Steven M. Schwartzberg Memorial Fund to support ongoing stem cell research for bipolar disorder

With the help of a recent $1 million commitment, the University of Michigan Frances and Kenneth Eisenberg and Family Depression Center will continue its mission to unravel the unknowns about bipolar disorder using stem cell lines developed from skin cells.

Neurons

Al and Florence Schwartzberg named the fund after their son Steven, who died three years ago after a long struggle with bipolar disorder.The donation establishes the Steven M. Schwartzberg Memorial Fund at the Eisenberg Family Depression Center, and the initial funds will help promote stem cell research just beginning at U-M.

“Steven was a brave, sweet and sensitive soul who had to fight a fight that many others in the U.S. are suffering through today,” says Harris Schwartzberg, a U-M alumnus and Steven’s brother. “We hope that by supporting the work of the dedicated stem cell and clinical researchers at U-M, we will be closer to putting an end to this insidious disease that negatively affects the lives of so many.”

The Schwartzberg family’s gift will further advance the ongoing studies being done in collaboration with the Eisenberg Family Depression Center’s Heinz C. Prechter Bipolar Research Fund, where researchers are using an array of approaches, including induced pluripotent stem cell lines, or iPSC lines, to analyze bipolar disorders on a cellular and genetic level and help advance personalized treatments.

Over the past year, scientists under the direction of Sue O’Shea, Ph.D., co-director of the A. Alfred Taubman Consortium for Stem Cell Therapies core laboratory at U-M, have developed iPS cells from skin samples donated by adult volunteers from the Prechter Bipolar Study.

These cells behave like embryonic stem cells, and will form the starting material to study the characteristics of neurons from the person with the disorder.

From these neurons, the researchers can explore how brain cells from a person with bipolar disorder form and react to stressors and medications – compared to someone who does not have bipolar disorder.

Bipolar disorder, formerly known as manic depression, affects nearly 6 million adults in the United States.
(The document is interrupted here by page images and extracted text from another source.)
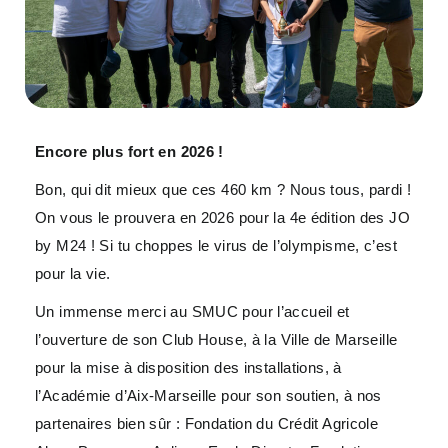
Encore plus fort en 2026 !
Bon, qui dit mieux que ces 460 km ? Nous tous, pardi !
On vous le prouvera en 2026 pour la 4e édition des JO
by M24 ! Si tu choppes le virus de l’olympisme, c’est
pour la vie.
Un immense merci au SMUC pour l’accueil et
l’ouverture de son Club House, à la Ville de Marseille
pour la mise à disposition des installations, à
l’Académie d’Aix-Marseille pour son soutien, à nos
partenaires bien sûr : Fondation du Crédit Agricole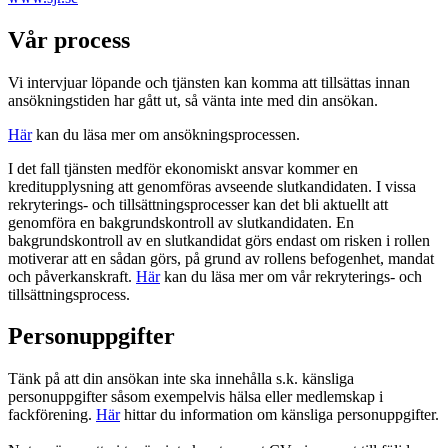
Vår process
Vi intervjuar löpande och tjänsten kan komma att tillsättas innan
ansökningstiden har gått ut, så vänta inte med din ansökan.
Här
kan du läsa mer om ansökningsprocessen.
I det fall tjänsten medför ekonomiskt ansvar kommer en
kreditupplysning att genomföras avseende slutkandidaten. I vissa
rekryterings- och tillsättningsprocesser kan det bli aktuellt att
genomföra en bakgrundskontroll av slutkandidaten. En
bakgrundskontroll av en slutkandidat görs endast om risken i rollen
motiverar att en sådan görs, på grund av rollens befogenhet, mandat
och påverkanskraft.
Här
kan du läsa mer om vår rekryterings- och
tillsättningsprocess.
Personuppgifter
Tänk på att din ansökan inte ska innehålla s.k. känsliga
personuppgifter såsom exempelvis hälsa eller medlemskap i
fackförening.
Här
hittar du information om känsliga personuppgifter.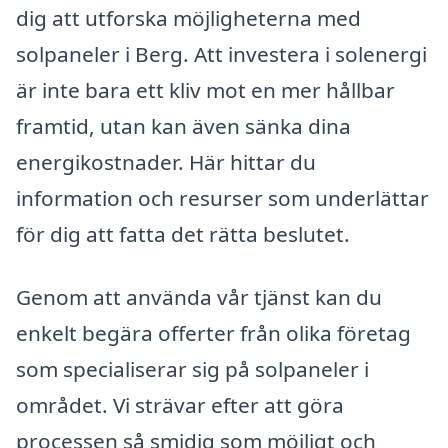
dig att utforska möjligheterna med
solpaneler i Berg. Att investera i solenergi
är inte bara ett kliv mot en mer hållbar
framtid, utan kan även sänka dina
energikostnader. Här hittar du
information och resurser som underlättar
för dig att fatta det rätta beslutet.
Genom att använda vår tjänst kan du
enkelt begära offerter från olika företag
som specialiserar sig på solpaneler i
området. Vi strävar efter att göra
processen så smidig som möjligt och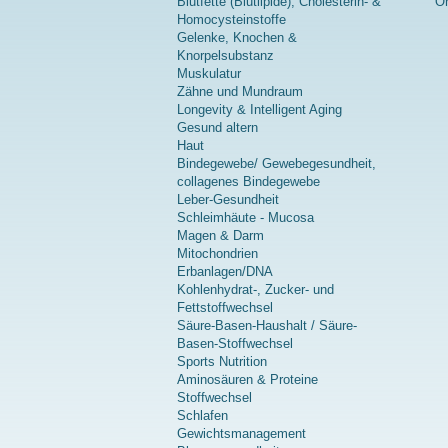
Blutfette (Blutlipide), Cholesterin- &
On
Homocysteinstoffe
Gelenke, Knochen &
Knorpelsubstanz
Muskulatur
Zähne und Mundraum
Longevity & Intelligent Aging
Gesund altern
Haut
Bindegewebe/ Gewebegesundheit,
collagenes Bindegewebe
Leber-Gesundheit
Schleimhäute - Mucosa
Magen & Darm
Mitochondrien
Erbanlagen/DNA
Kohlenhydrat-, Zucker- und
Fettstoffwechsel
Säure-Basen-Haushalt / Säure-
Basen-Stoffwechsel
Sports Nutrition
Aminosäuren & Proteine
Stoffwechsel
Schlafen
Gewichtsmanagement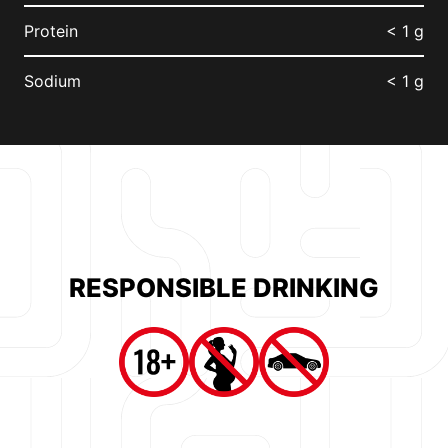
Protein
< 1 g
Sodium
< 1 g
RESPONSIBLE DRINKING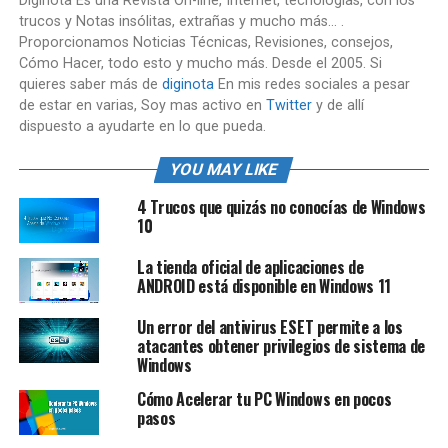
Diginota Es una Revista On-line, Internet, tecnologías, con los
trucos y Notas insólitas, extrañas y mucho más... .
Proporcionamos Noticias Técnicas, Revisiones, consejos,
Cómo Hacer, todo esto y mucho más. Desde el 2005. Si
quieres saber más de
diginota
En mis redes sociales a pesar
de estar en varias, Soy mas activo en
Twitter
y de allí
dispuesto a ayudarte en lo que pueda.
YOU MAY LIKE
4 Trucos que quizás no conocías de Windows
10
La tienda oficial de aplicaciones de
ANDROID está disponible en Windows 11
Un error del antivirus ESET permite a los
atacantes obtener privilegios de sistema de
Windows
Cómo Acelerar tu PC Windows en pocos
pasos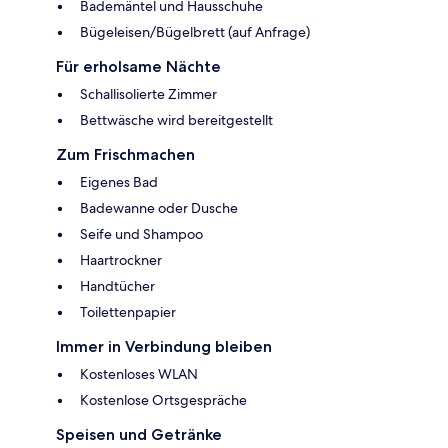
Bademäntel und Hausschuhe
Bügeleisen/Bügelbrett (auf Anfrage)
Für erholsame Nächte
Schallisolierte Zimmer
Bettwäsche wird bereitgestellt
Zum Frischmachen
Eigenes Bad
Badewanne oder Dusche
Seife und Shampoo
Haartrockner
Handtücher
Toilettenpapier
Immer in Verbindung bleiben
Kostenloses WLAN
Kostenlose Ortsgespräche
Speisen und Getränke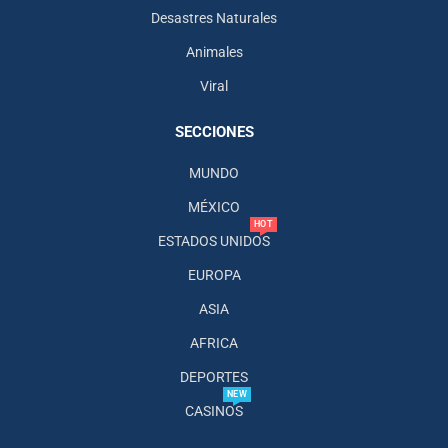
Desastres Naturales
Animales
Viral
SECCIONES
MUNDO
MÉXICO
HOT
ESTADOS UNIDOS
EUROPA
ASIA
AFRICA
DEPORTES
NEW
CASINOS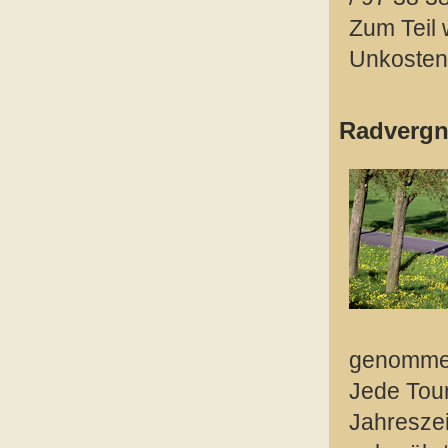
Zum Teil 
Unkosten
Radvergn
genomme
Jede Tour
Jahresze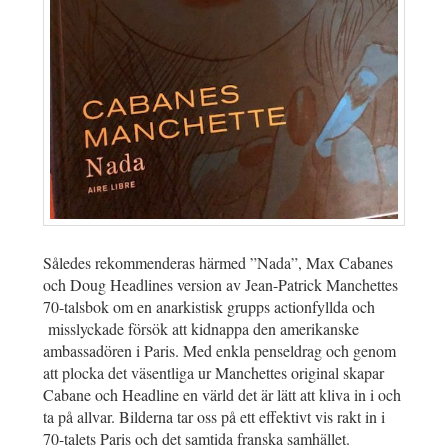
Således rekommenderas härmed ”Nada”, Max Cabanes
och Doug Headlines version av Jean-Patrick Manchettes
70-talsbok om en anarkistisk grupps actionfyllda och
misslyckade försök att kidnappa den amerikanske
ambassadören i Paris. Med enkla penseldrag och genom
att plocka det väsentliga ur Manchettes original skapar
Cabane och Headline en värld det är lätt att kliva in i och
ta på allvar. Bilderna tar oss på ett effektivt vis rakt in i
70-talets Paris och det samtida franska samhället.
It is caused by chemical imbalances in the brain and is marked by significant changes in mood, thoughts, energy and behavior. Because bipolar disorder runs in families, research at U-M has focused on studying disease genes. There is no single gene that “causes” someone to become bipolar, but the disease has its roots in genetic vulnerabilities.
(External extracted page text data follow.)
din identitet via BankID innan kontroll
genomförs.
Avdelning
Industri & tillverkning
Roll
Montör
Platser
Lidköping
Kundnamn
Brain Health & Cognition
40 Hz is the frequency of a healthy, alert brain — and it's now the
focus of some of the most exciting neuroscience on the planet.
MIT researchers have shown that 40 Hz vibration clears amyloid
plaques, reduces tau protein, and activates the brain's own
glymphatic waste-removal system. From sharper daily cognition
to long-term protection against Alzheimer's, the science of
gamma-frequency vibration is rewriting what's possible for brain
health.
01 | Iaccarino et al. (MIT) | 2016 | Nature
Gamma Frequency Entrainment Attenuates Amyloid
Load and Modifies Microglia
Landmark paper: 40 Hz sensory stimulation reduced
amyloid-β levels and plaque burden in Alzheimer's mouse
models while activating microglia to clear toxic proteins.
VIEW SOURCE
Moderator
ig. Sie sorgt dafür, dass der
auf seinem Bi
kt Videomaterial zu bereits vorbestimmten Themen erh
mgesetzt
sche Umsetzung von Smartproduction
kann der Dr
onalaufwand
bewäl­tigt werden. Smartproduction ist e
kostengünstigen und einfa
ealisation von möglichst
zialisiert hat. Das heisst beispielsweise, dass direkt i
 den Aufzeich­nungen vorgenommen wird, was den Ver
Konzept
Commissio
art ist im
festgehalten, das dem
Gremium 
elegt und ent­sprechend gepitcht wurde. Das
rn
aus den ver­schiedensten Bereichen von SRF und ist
Since September, researchers have created stem cell lines from individuals with bipolar disorder, and with this gift will develop and characterize 30 additional lines over the next four years.
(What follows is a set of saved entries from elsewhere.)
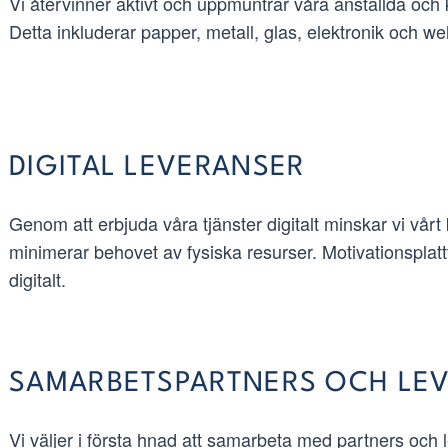
Vi återvinner aktivt och uppmuntrar våra anställda oc
Detta inkluderar papper, metall, glas, elektronik och we
DIGITAL LEVERANSER
Genom att erbjuda våra tjänster digitalt minskar vi vårt
minimerar behovet av fysiska resurser. Motivationsplatt
digitalt.
SAMARBETSPARTNERS OCH LE
Vi väljer i första hnad att samarbeta med partners och 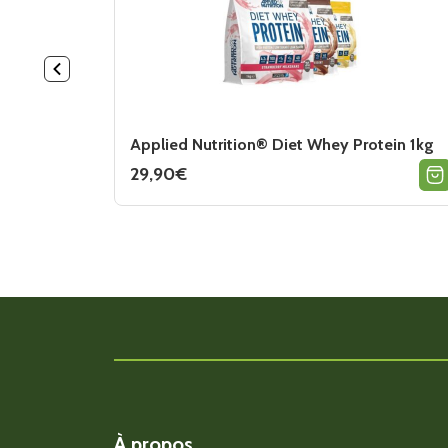
Applied Nutrition® Diet Whey Protein 1kg
29,90
€
Ce
produit
a
plusieurs
variations.
Les
options
peuvent
être
choisies
sur
la
page
du
produit
À propos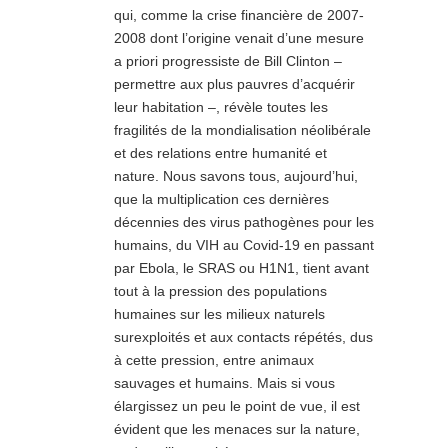
qui, comme la crise financière de 2007-
2008 dont l’origine venait d’une mesure
a priori progressiste de Bill Clinton –
permettre aux plus pauvres d’acquérir
leur habitation –, révèle toutes les
fragilités de la mondialisation néolibérale
et des relations entre humanité et
nature. Nous savons tous, aujourd’hui,
que la multiplication ces dernières
décennies des virus pathogènes pour les
humains, du VIH au Covid-19 en passant
par Ebola, le SRAS ou H1N1, tient avant
tout à la pression des populations
humaines sur les milieux naturels
surexploités et aux contacts répétés, dus
à cette pression, entre animaux
sauvages et humains. Mais si vous
élargissez un peu le point de vue, il est
évident que les menaces sur la nature,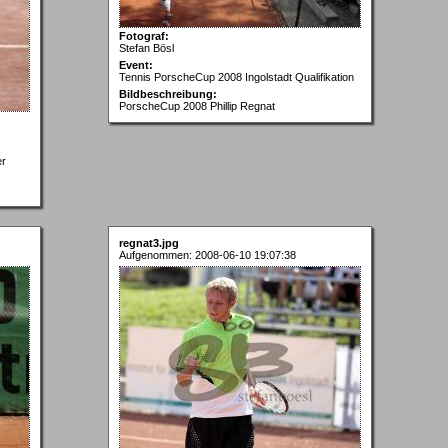
Fotograf:
Stefan Bösl
Event:
Tennis PorscheCup 2008 Ingolstadt Qualifikation
Bildbeschreibung:
PorscheCup 2008 Phillip Regnat
er
regnat3.jpg
Aufgenommen: 2008-06-10 19:07:38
“The research we’re doing is opening new avenues to help us understand this devastating condition,” says Melvin McInnis, M.D., the Thomas B. and Nancy Upjohn Woodworth Professor of Bipolar Disorder and Depression at the U-M Medical School, the principal investigator of the Prechter Fund, and associate director of the U-M Eisenberg Family Depression Center.

“Soon, someone with bipolar disorder, or any medical disorder, could have their own stem cell lines available to model how their nervous system will react to a specific medication. This is the holy grail of personalized medicine and will radically change the approach to medicine.”

Waltraud “Wally” Prechter -- who established the Heinz C. Prechter Bipolar Research Fund more than 10 years ago in honor of her late husband who had bipolar disorder -- says she’s excited about the opportunities for continued research at U-M created by the Schwartzberg gift.

“I am very hopeful that with the generous support of the Schwartzberg family we will be on our way to finding tangible answers about the disorder on a cellular and molecular level,” she says.